### ACTIVITY
Return every line from the records below that has the word "these".

Extracted page text data:
+ + +
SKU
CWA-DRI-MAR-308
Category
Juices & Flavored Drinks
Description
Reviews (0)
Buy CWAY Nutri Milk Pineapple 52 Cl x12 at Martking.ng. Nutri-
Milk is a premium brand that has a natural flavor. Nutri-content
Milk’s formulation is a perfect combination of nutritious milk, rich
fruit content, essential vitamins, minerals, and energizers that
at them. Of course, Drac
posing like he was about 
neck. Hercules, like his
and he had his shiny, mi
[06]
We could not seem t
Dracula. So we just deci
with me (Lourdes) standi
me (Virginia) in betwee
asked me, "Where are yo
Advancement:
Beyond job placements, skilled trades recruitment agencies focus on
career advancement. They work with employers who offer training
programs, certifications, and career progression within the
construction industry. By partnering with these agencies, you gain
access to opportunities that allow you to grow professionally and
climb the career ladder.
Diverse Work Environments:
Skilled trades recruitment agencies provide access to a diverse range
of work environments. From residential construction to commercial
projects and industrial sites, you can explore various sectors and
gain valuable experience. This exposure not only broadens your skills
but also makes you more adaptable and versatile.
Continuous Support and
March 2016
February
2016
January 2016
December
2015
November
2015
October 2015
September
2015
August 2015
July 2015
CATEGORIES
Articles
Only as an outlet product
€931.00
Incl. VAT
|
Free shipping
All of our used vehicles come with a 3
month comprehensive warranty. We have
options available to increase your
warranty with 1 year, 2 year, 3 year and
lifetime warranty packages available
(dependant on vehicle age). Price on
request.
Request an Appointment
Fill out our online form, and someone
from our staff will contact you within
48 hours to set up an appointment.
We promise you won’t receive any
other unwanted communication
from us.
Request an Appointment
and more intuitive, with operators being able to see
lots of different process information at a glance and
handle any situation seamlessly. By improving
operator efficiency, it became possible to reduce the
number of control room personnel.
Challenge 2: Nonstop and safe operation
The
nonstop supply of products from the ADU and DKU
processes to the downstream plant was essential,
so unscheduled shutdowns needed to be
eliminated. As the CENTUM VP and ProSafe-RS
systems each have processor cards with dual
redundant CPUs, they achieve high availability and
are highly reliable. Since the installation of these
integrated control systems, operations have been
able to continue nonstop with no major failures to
+ + +
### EXERCISE RESULT
construction industry. By partnering with these agencies, you gain
are highly reliable. Since the installation of these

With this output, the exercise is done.